Это последнее, — симуляционная природа общественных ценностей и самого общества, — представляется нам наиболее важным в вопросе о времени. Симулякр, как бытие, лишённое эйдоса, онтологически выражает сокращательный спазм, лишённость. Однако это и не лишённость (в аристотелевском смысле) материи, которая как бы ждёт, ещё не получила собственной формы: между материей и вещью – объективное время космического генезиса. Симклякр это и не хадеггеровский Dasein, как существование без сущности, и не схоластический Бог, в котором слиты сущность и существование. Симулякр – это выражение интерсубъективной природы, когда ничто не имеет оснований собственного бытия не только внутри себя, но и вне. Симулякр – это своеобразный апофеоз диалектики части и целого, когда лишённые сущности части, даже собираясь вместе, не образуют сущности целого, поскольку сущность этого целого в частях. Это часть толпы и толпа. Симулякр – это апофеоз поверхностного движения сознания, исключающий эйдетическую высоту. Симулякр – это мысл в отличие от эйдоса. То, что современная философия имеет о нём столь точное представление, — это заслуга Декарта, Канта и Гуссерля в их проекте низвержения платоновского эйдоса вплоть до фасеточного зрения интерсубъективности, знаменующего собой трансцендентальный вуайеризм с его практическим выражением во всеобщей и, благодаря этому, виртуальной, коммуникации. Кризисное состояние симуляционного общества прочитывалось уже в первой половине ХХ века и ещё задолго до этого времени. Однако, тревога по этому поводу, подтверждённая столь убедительно в работах Хайдеггера, Адорно, Хоркхаймера, Маркузе, Камю, Сартра, многих других, может только обозначить проблему, её решение, как это ни странно, — в области иронии, которой только одной известен путь от вещи к эйдосу. И как иронический путь от вещи к идее заканчивается уничтожением пафоса, косности, т. е. смехом, так и иронический путь от непризнанной идеи к симулякру заканчивается коллапсом последнего (как это было с симулякром желания в «Капитализме и шизофрении» Делёза и Гваттари).
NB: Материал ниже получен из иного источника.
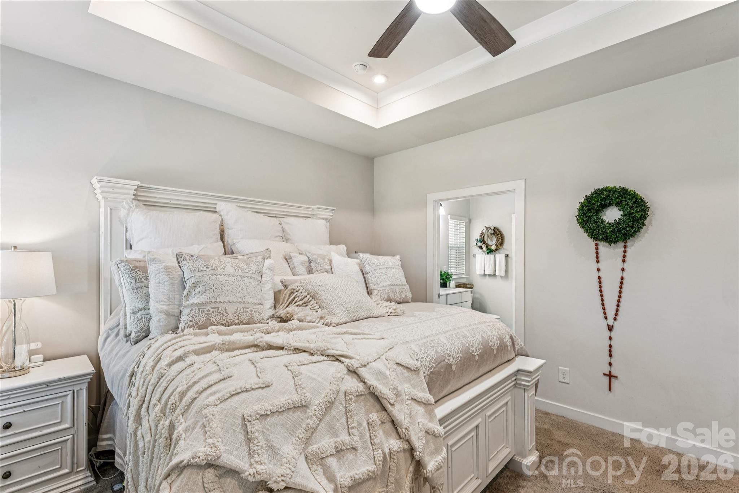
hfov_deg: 96.4
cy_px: 246
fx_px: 330
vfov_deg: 73.4
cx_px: 370
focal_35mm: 16
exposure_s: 1/4
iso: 100
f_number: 9
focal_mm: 16.1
В симуляционной природе сущего убедиться не сложно, достаточно сравнить вещи, от века пребывающие под одним именем. Возьмём, например, желание и богатство. В шумерской поэзии желание превозносится в качестве величайшей ценности: «не прерывайте радость желания», «избранница своих желаний!»[28]. Современность, пользуясь уже имеющимся разделением желания на телесное и душевное, редуцирует его к телесному, в результате чего желание пребывает в безусловно симуляционном виде, в том, каким его и изображают Генри Миллер, Жиль Делёз и Феликс Гваттари. Ставшее таким желание – синоним страдания, не имея уже собственного эйдоса, т.е. порвав с высотой, оно устремляется в глубину – боль и страдание[29], что впрочем не обязательно. Симулякр, в этом его а-эйдетическая природа, пребывает в поиске эйдоса, но исключая, опять же в силу своей природы, эйдос, он ищет его не в высоте, а там, где его быть не может в принципе. Как сам симулякр – отрицание идеи, так и его бытие – бытие эйдетического отрицания: бытие симулякра – не выражение, не метаморфоза, а поверхность и грозящий провал в глубь – в боль и страдание. Бытие симулякра – это поиск эйдоса там, где его нет, ибо, только ища то, чего нет, и можно осуществлять снятие (в гегелевском смысле) идейно-вещной структуры мира. Симулякр движется в направлении других симулякров, или проваливается на пути к ним, что ровным счётом одно и то же, т.к. поверхность, после отрицания высоты немедленно растворяется в глубине. В такой эфемерности всякой поверхности – природа смысла, но ещё и природа времени симуляции: оно всегда ограничено, оно не обеспечено ни объективным определителем фаз (каким может быть эйдетическая вечность), ни внутренним источником времени (о чём речь ниже – в пятой главе), поэтому времени всегда мало, его не хватает, успеть невозможно в принципе, когда не знаешь, чего ищешь. Функция этой симуляционной природы времени – во внутривременной гравитации, в зоне коллапса, посеянном во всяком времени, в центростремительной силе времени.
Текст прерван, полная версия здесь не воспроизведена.